February 1, 2017
Well, hello there February, that was fast!
(So much has happened in 2016 and I'm just starting to process everything... Expect a lot of throwbacks for the next few days.)
Okay, first up! Last year I was stuck in a creative rut that kept me from creating outside of my daily work. I wanted to shake it off but I knew I needed a giant dose of inspiration and motivation to get the ball rolling.
I chanced upon the AGI Open event poster online. Once I saw that the roster of speakers included Stefan Sagmeister AND Paula Scher, I said there's no way I was going to let it pass. On that same day, I got permission from my boss, asked my boyfriend if he was game to go (Gamo, you are the best!), and got the plane tickets right away.
Fast forward to September 24-25, I wanted to absorb every little detail but no can do. Nonetheless, here's me still trying to squeeze out as much as I can from memory. It's a shame that I can't include every single one of the talks but I'll still try my best to share the highlights.
1 | Organization / Dongdaemun Design Plaza
I'm not exaggerating when I say how amazingly organized the whole thing was. Lining up was easy-peasy, no line-cutters, and there were English-speaking guides everywhere. There were at least 10 speakers per day with a 3-minute introduction and a 25-minute talk time. I thought the timing's too tight but surprisingly the schedule was followed, discipline at 100%. Lovely. Plus there's a realtime translating device. Freaking awesome.
Another plus: Dongdaemun Design Plaza (by Zaha Hadid architects) is quite nice.
2 | Curious opening act
The program started with this very interesting opening act by a musical(?) group called Monkey, Monkey, Shake, Shake. They called on people to dance on stage. What a way to start the day.
3 | Marian Bantjes
The first speaker of the day was Marian Bantjes. She's a designer, artist, illustrator, typographer, the whole package. She encouraged trying on all the mediums/media you can get your hands on. Experiment and play!
4 | Type / Culture
Kyuhyung Cho focused on his typography project where he designed alpha-numeric characters based on Korean brushstrokes. (He also shared the most animated type and font I've seen. Pretty funny stuff.)
5 | 5 Decades in 25 minutes
One thing I looked forward to is listening to seasoned designers, people who didn't have all the modern tools and software designers these days rely on. Keith Godard, whose career spans 5 decades, is the epitome of that. His talk made me believe that design is a necessary discipline that will naturally evolve according to its purpose.
6 | Marina Willer
Like most industries, graphic design is still dominated by the male species. Sigh. One of the women looking to change that is Marina Willer, the first woman partner at Pentagram London. She's experienced being looked down on and not being taken seriously, but here she is now. Her advice? Keep doing great work.

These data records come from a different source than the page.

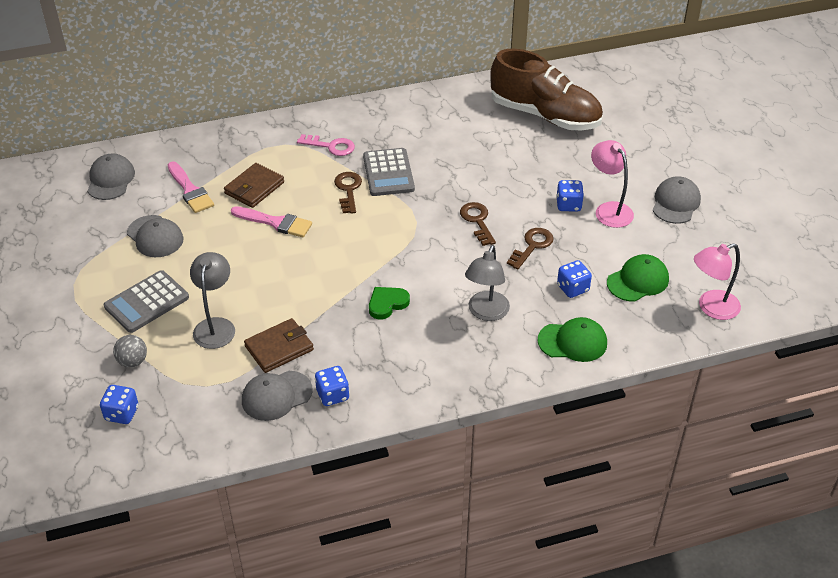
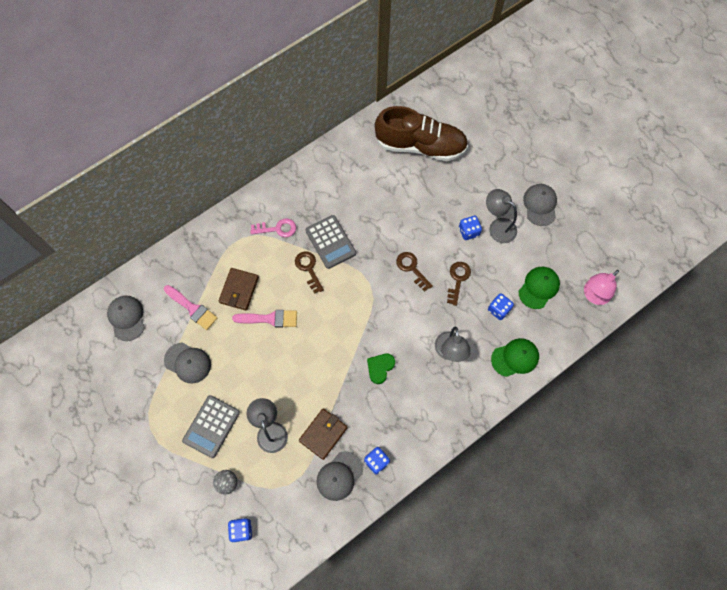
camera: 20 degrees left, 25 degrees up
(609, 210) = (497, 227): pink lamp -> grey lamp

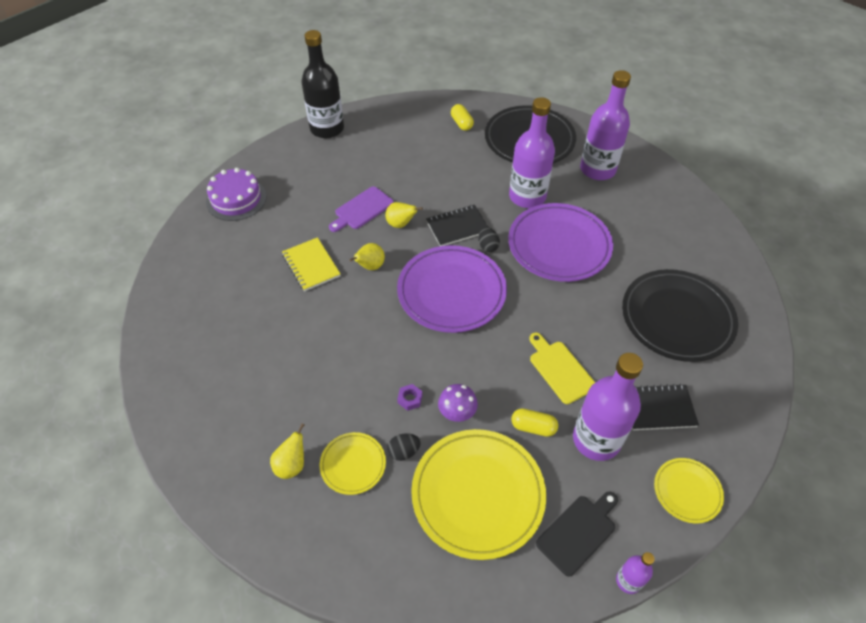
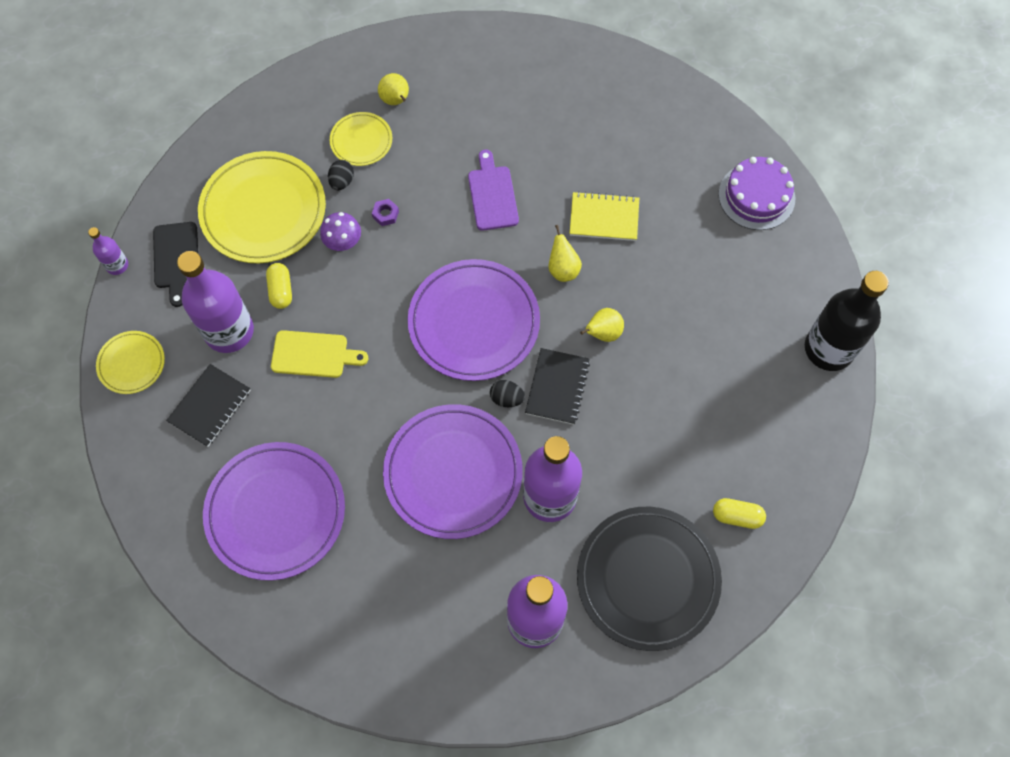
camera: 125 degrees right, 15 degrees up
(362, 209) = (653, 308): purple cutting board -> purple cutting board (492, 195)
(533, 427) = (281, 290): yellow capsule -> yellow capsule turned 60 degrees counterclockwise
(677, 318) = (276, 512): black plate -> purple plate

7 | Experimentation c/ Shin Sobue
Shin Sobue = funniest talk of the day. He was able to communicate clearly despite using only a few english words. If you want any reason to experiment on printing processes, check his works out. A word of warning though, some yielded disastrous and expensive results. This guy used curry in one of those experiments.
8 | Autographs please!
I've had my copy of Stefan Sagmeister's Made You Look for 6 years now and I keep reading it over and over again when I feel like I've wasted my youth on what I do. Let's just say it kept me sane through some doubtful times. Having a little book signed might be trivial for most people, but it really means a great deal to me. (And just imagine how much this book will sell someday, gold!)
Paula Scher was slated to speak during the second day so people weren't familiar with her yet when the first day wrapped up. When people were lining up to meet the other speakers, I saw her seated alone. I mustered enough courage to talk to her and ask her for a photo. It still makes me feel giddy. Everything was just too surreal.
Going to the AGI Open made me realize how much experience I still have to gain (and files I still have to save) before I can genuinely call myself a designer. But no worries, based on the whole experience, I know I'll have a lot of fun along the way.
Note: I know how lucky I am for the great timing and immense opportunity to watch these speakers in person. The least I could do is share it to as many people as I can. Enjoy!